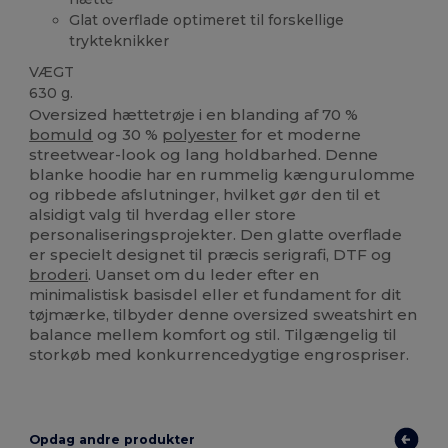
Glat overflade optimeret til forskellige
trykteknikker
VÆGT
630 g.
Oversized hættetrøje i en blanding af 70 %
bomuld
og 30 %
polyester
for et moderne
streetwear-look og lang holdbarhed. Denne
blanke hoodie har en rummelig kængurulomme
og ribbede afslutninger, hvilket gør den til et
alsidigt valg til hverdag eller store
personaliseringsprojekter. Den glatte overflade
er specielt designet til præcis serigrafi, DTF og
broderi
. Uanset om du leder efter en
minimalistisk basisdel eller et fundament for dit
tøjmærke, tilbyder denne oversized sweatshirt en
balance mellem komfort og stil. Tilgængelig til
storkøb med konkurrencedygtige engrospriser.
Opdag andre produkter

---

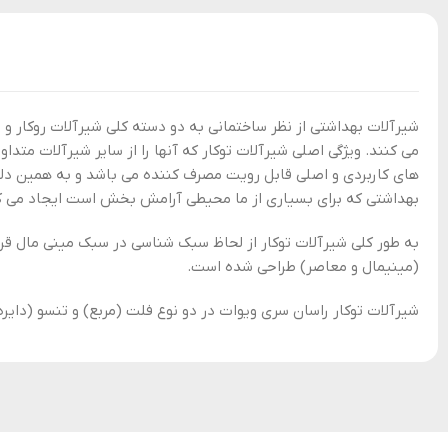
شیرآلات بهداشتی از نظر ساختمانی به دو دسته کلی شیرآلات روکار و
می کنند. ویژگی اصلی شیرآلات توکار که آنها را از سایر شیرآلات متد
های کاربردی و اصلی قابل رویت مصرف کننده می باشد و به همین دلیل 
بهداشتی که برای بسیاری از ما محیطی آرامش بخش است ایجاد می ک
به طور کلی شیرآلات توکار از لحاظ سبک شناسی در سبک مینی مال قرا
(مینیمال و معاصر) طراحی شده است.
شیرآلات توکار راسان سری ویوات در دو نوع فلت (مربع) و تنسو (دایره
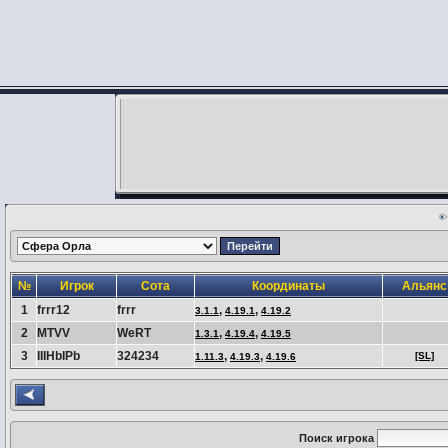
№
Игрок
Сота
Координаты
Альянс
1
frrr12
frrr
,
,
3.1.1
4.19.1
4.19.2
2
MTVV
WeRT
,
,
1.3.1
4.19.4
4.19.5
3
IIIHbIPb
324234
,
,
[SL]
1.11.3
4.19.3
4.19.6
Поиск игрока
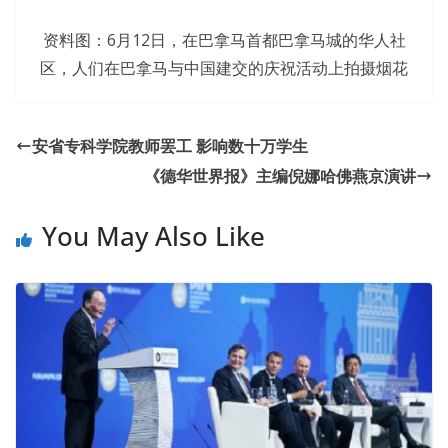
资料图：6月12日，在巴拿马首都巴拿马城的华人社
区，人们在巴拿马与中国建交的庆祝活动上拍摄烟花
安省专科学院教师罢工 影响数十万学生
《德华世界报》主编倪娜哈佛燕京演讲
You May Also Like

...

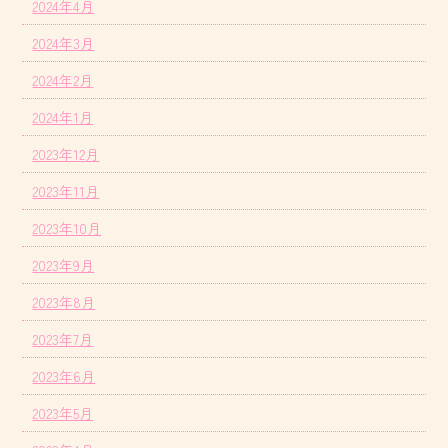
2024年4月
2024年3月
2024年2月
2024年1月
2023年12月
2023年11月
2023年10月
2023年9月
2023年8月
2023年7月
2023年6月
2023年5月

=== Required action ===
Extract from the records above the lines from the one containing "Glat overflade optimeret til forskellige" to the one containing "Opdag andre produkter", both lines included, exactly as they appear and with nothing else.

=== Answer box ===
Glat overflade optimeret til forskellige
trykteknikker
VÆGT
630 g.
Oversized hættetrøje i en blanding af 70 %
bomuld
og 30 %
polyester
for et moderne
streetwear-look og lang holdbarhed. Denne
blanke hoodie har en rummelig kængurulomme
og ribbede afslutninger, hvilket gør den til et
alsidigt valg til hverdag eller store
personaliseringsprojekter. Den glatte overflade
er specielt designet til præcis serigrafi, DTF og
broderi
. Uanset om du leder efter en
minimalistisk basisdel eller et fundament for dit
tøjmærke, tilbyder denne oversized sweatshirt en
balance mellem komfort og stil. Tilgængelig til
storkøb med konkurrencedygtige engrospriser.
Opdag andre produkter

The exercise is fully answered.